Landkreis - Knapp 70 Meter soll die Westumfahrung Starnbergs am Naturschutzgebiet Galgenberg zwischen Söcking, Perchting und Hadorf vorbeiführen. Das sieht die blaue Trasse vor, die der Kreis-Verkehrsausschuss gestern Nachmittag befürwortete. Ein Vorstoß der ödp für die so genannte "Luther-Trasse" scheiterte.

   Eigentlich ist es wie die Wahl zwischen Achsenbruch vorne, Achsenbruch hinten und Motorschaden - keine der zwei offiziellen Trassenvorschläge und der ödp-Variante ist auch nur annähernd umweltschonend. Das machte auch Jörg Riedmaier vom Straßenbauamt deutlich: Jede Trasse sei ein schwerer Eingriff in die Natur.

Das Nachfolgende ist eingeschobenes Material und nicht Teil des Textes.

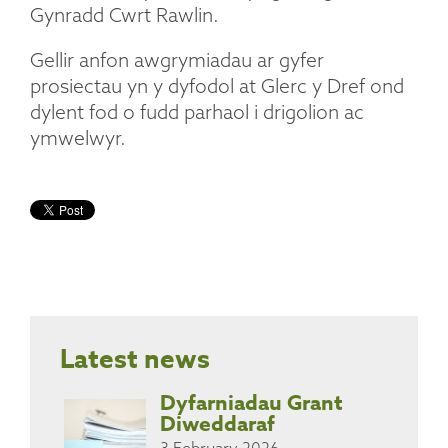
Gynradd Cwrt Rawlin.
Gellir anfon awgrymiadau ar gyfer
prosiectau yn y dyfodol at Glerc y Dref ond
dylent fod o fudd parhaol i drigolion ac
ymwelwyr.
Latest news
Dyfarniadau Grant
Diweddaraf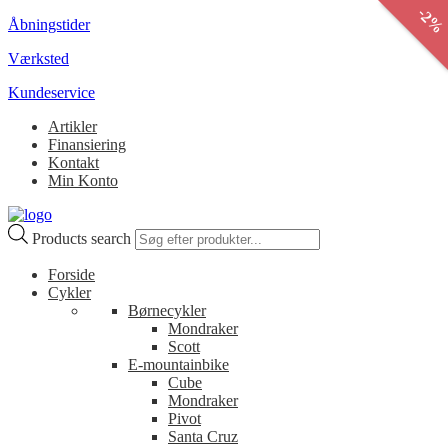
-
2
%
Åbningstider
Værksted
Kundeservice
Artikler
Finansiering
Kontakt
Min Konto
Products search
Forside
Cykler
Børnecykler
Mondraker
Scott
E-mountainbike
Cube
Mondraker
Pivot
Santa Cruz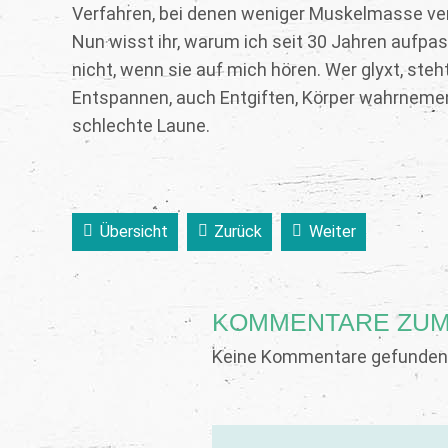
Verfahren, bei denen weniger Muskelmasse ver
Nun wisst ihr, warum ich seit 30 Jahren aufpass
nicht, wenn sie auf mich hören. Wer glyxt, steh
Entspannen, auch Entgiften, Körper wahrnemen –
schlechte Laune.
Übersicht
Zurück
Weiter
KOMMENTARE ZUM
Keine Kommentare gefunden.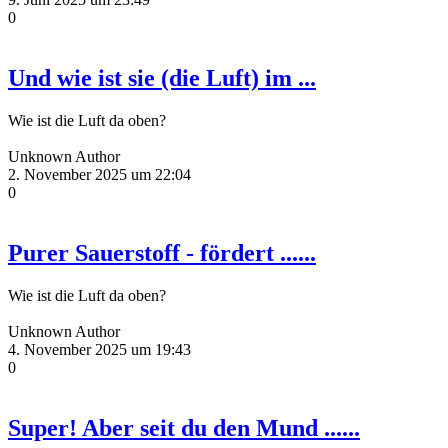
0
Und wie ist sie (die Luft) im ...
Wie ist die Luft da oben?
Unknown Author
2. November 2025 um 22:04
0
Purer Sauerstoff - fördert ......
Wie ist die Luft da oben?
Unknown Author
4. November 2025 um 19:43
0
Super! Aber seit du den Mund ......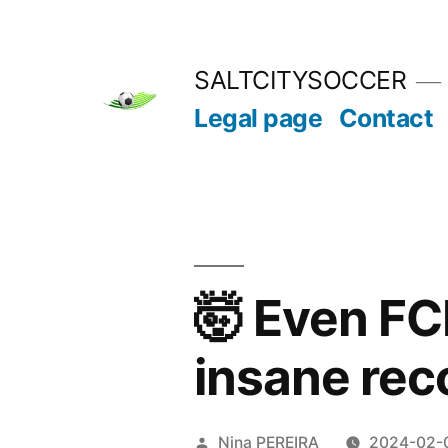
Skip
to
SALTCITYSOCCER
content
Legal page
Contact
🤯 Even FC
insane rec
Posted
Nina PEREIRA
2024-02-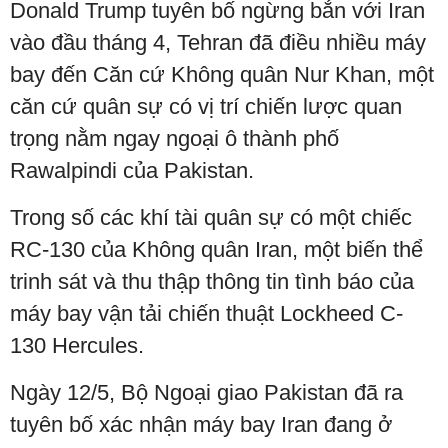
Donald Trump tuyên bố ngừng bắn với Iran
vào đầu tháng 4, Tehran đã điều nhiều máy
bay đến Căn cứ Không quân Nur Khan, một
căn cứ quân sự có vị trí chiến lược quan
trọng nằm ngay ngoại ô thành phố
Rawalpindi của Pakistan.
Trong số các khí tài quân sự có một chiếc
RC-130 của Không quân Iran, một biến thể
trinh sát và thu thập thông tin tình báo của
máy bay vận tải chiến thuật Lockheed C-
130 Hercules.
Ngày 12/5, Bộ Ngoại giao Pakistan đã ra
tuyên bố xác nhận máy bay Iran đang ở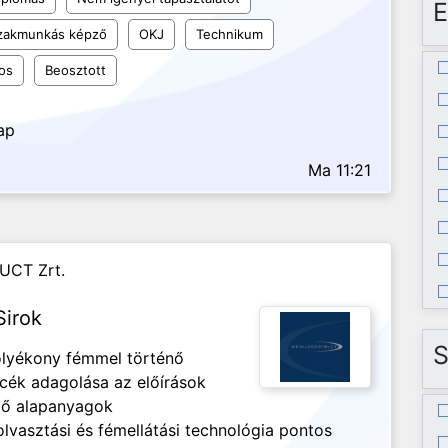
E
szakmunkás képző
OKJ
Technikum
os
Beosztott
ap
Ma 11:21
UCT Zrt.
Sirok
S
olyékony fémmel történő
ncék adagolása az előírások
ező alapanyagok
lvasztási és fémellátási technológia pontos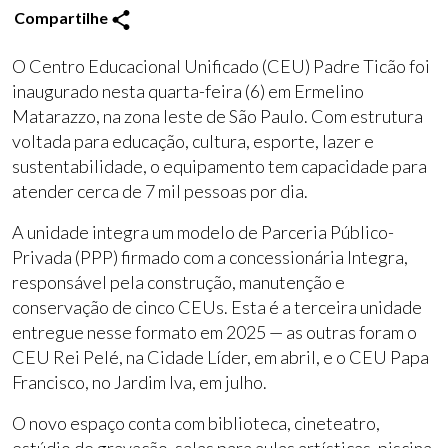
Compartilhe
O Centro Educacional Unificado (CEU) Padre Ticão foi
inaugurado nesta quarta-feira (6) em Ermelino
Matarazzo, na zona leste de São Paulo. Com estrutura
voltada para educação, cultura, esporte, lazer e
sustentabilidade, o equipamento tem capacidade para
atender cerca de 7 mil pessoas por dia.
A unidade integra um modelo de Parceria Público-
Privada (PPP) firmado com a concessionária Integra,
responsável pela construção, manutenção e
conservação de cinco CEUs. Esta é a terceira unidade
entregue nesse formato em 2025 — as outras foram o
CEU Rei Pelé, na Cidade Líder, em abril, e o CEU Papa
Francisco, no Jardim Iva, em julho.
O novo espaço conta com biblioteca, cineteatro,
estúdio de gravação, salas para aulas artísticas, piscina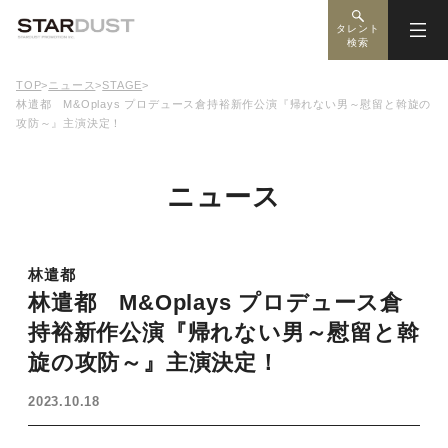
タレント
検索
TOP
>
ニュース
>
STAGE
>
林遣都 M&Oplays プロデュース倉持裕新作公演『帰れない男～慰留と斡旋の
攻防～』主演決定！
ニュース
林遣都
林遣都 M&Oplays プロデュース倉
持裕新作公演『帰れない男～慰留と斡
旋の攻防～』主演決定！
2023.10.18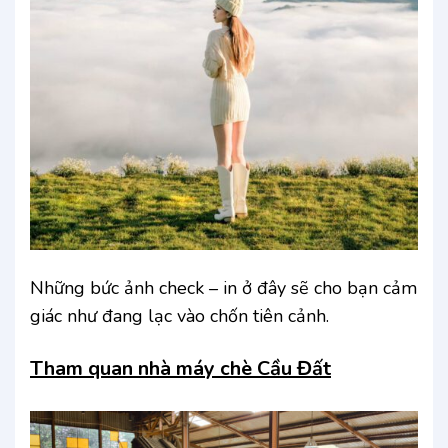
Những bức ảnh check – in ở đây sẽ cho bạn cảm
giác như đang lạc vào chốn tiên cảnh.
Tham quan nhà máy chè Cầu Đất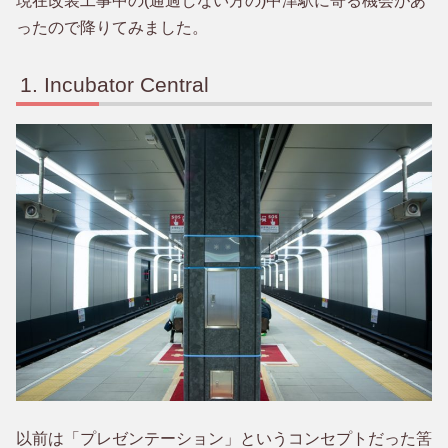
現在改装工事中の(通過しない方の)中津駅に寄る機会があ
ったので降りてみました。
Incubator Central
以前は「プレゼンテーション」というコンセプトだった筈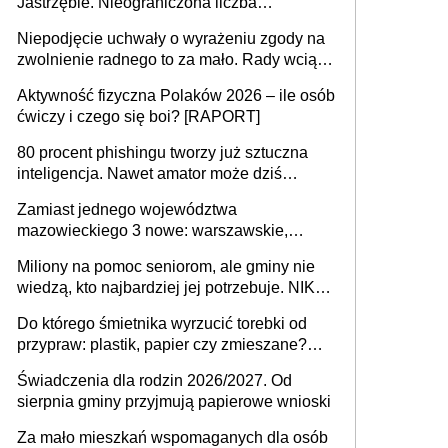
Jastrzębie. Nieograniczona liczba
przejazdów za 16 zł
Niepodjęcie uchwały o wyrażeniu zgody na
zwolnienie radnego to za mało. Rady wciąż
popełniają ten błąd, a sądy muszą
Aktywność fizyczna Polaków 2026 – ile osób
rozstrzygać sprawy
ćwiczy i czego się boi? [RAPORT]
80 procent phishingu tworzy już sztuczna
inteligencja. Nawet amator może dziś
przeprowadzić skuteczny cyberatak
Zamiast jednego województwa
mazowieckiego 3 nowe: warszawskie,
płocko-siedleckie i staropolskie. Nigdzie w
Miliony na pomoc seniorom, ale gminy nie
Europie nie ma tak dużych jednostek
wiedzą, kto najbardziej jej potrzebuje. NIK
stołecznych
ujawnia poważną lukę w systemie
Do którego śmietnika wyrzucić torebki od
przypraw: plastik, papier czy zmieszane?
Gdzie wyrzucić młynek po przyprawach?
Świadczenia dla rodzin 2026/2027. Od
sierpnia gminy przyjmują papierowe wnioski
Za mało mieszkań wspomaganych dla osób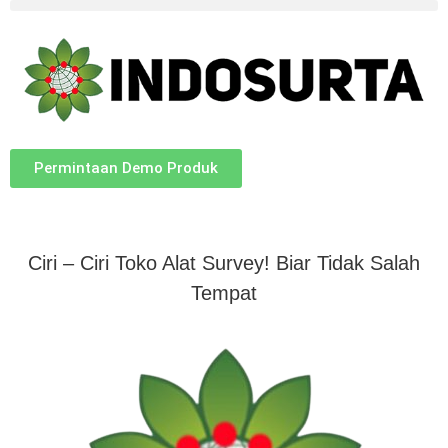
Permintaan Demo Produk
Ciri – Ciri Toko Alat Survey! Biar Tidak Salah
Tempat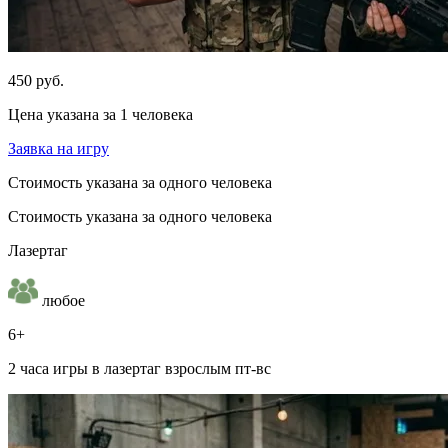
450 руб.
Цена указана за 1 человека
Заявка на игру
Стоимость указана за одного человека
Стоимость указана за одного человека
Лазертаг
любое
6+
2 часа игры в лазертаг взрослым пт-вс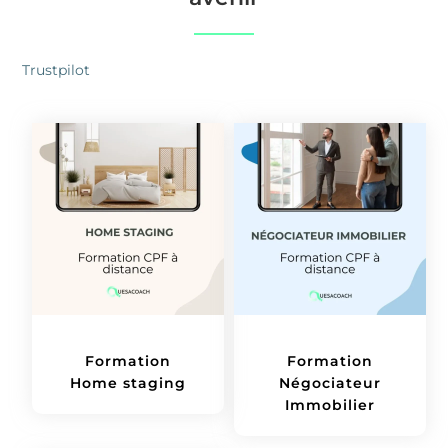
Trustpilot
Formation
Formation
Home staging
Négociateur
Immobilier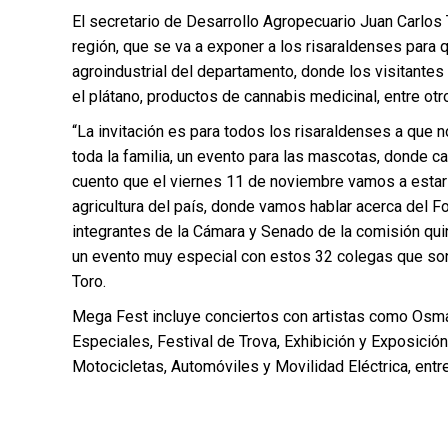
El secretario de Desarrollo Agropecuario Juan Carlos
región, que se va a exponer a los risaraldenses para 
agroindustrial del departamento, donde los visitantes
el plátano, productos de cannabis medicinal, entre ot
“La invitación es para todos los risaraldenses a que
toda la familia, un evento para las mascotas, donde c
cuento que el viernes 11 de noviembre vamos a estar c
agricultura del país, donde vamos hablar acerca del 
integrantes de la Cámara y Senado de la comisión qui
un evento muy especial con estos 32 colegas que son l
Toro.
Mega Fest incluye conciertos con artistas como Osma
Especiales, Festival de Trova, Exhibición y Exposició
Motocicletas, Automóviles y Movilidad Eléctrica, entre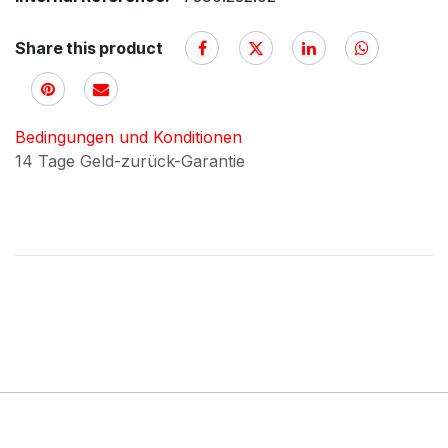
Share this product
Bedingungen und Konditionen
14 Tage Geld-zurück-Garantie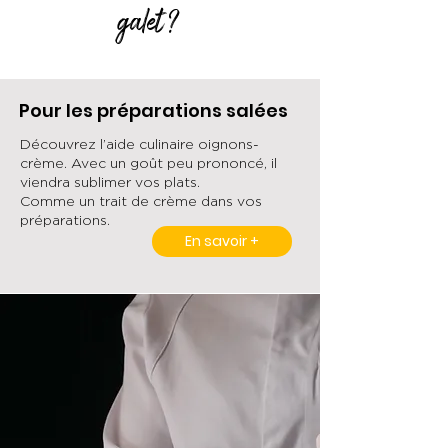
galet ?
Pour les préparations salées
Découvrez l’aide culinaire oignons-
crème. Avec un goût peu prononcé, il
viendra sublimer vos plats.
Comme un trait de crème dans vos
préparations.
En savoir +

Die von der ödp favorisierte Luther-

Trasse - sehr weit westlich quer durch den Wald - schneide hinsichtlich der Umwelt "besonders schlecht" ab, soRiedmaier. Unter anderem, weil sie einen Amphibienlebensraum beeinträchtigen würde. Gerhard Hertlein vom Landratsamt bestätigte dies auf Basis spezieller Untersuchungen. Ulrich Ellwanger (ödp) verteidigte seinen Vorschlag und stimmte am Ende gegen die Amtstrasse. Wie übrigens Anne Franke (Grüne) auch, die jedoch den Sinn des Projektes als solches bezweifelt.
   Der Rest des Ausschusses ließ sich von Riedmaier und Planers Dieter Gier überzeugen, was beiden angesichts geradezu erdrückender Vorteile der "blau" genanntenVariante nicht schwer fiel. Am Anfang und Ende sind die Varianten "blau" und "rot" identisch, lediglich im
Bereich des Galgenberges gibt es Unterschiede. Die "blaue" Trasse liegt 69 Meter vom Galgenberg entfernt, verbraucht etwas weniger Fläche und Wald als die "rote" Trasse und ist wie diese schätzungsweise vier Millionen Euro teuer. Die Einschnitte in die Hügel sind bei der "Blauen" zwar massiver, aber bei weitem nicht so ausgedehnt. Vorteil der "Roten": Der Abstand zum Galgenberg beträgt 100 Meter.
   Das ist aber praktisch der einzige Pluspunkt. Gier betonte, man habe der Natur "im Zweifelsfall den Vorrang gegeben". Auch deswegen empfahlen Straßenbauamt und er die "blaue" Trasse, weil bei ihr einige tausend Quadratmeter Biotope weniger zerstört werden.
   Nächste Entscheidungsgremien sind Stadtrat und Kreisausschuss.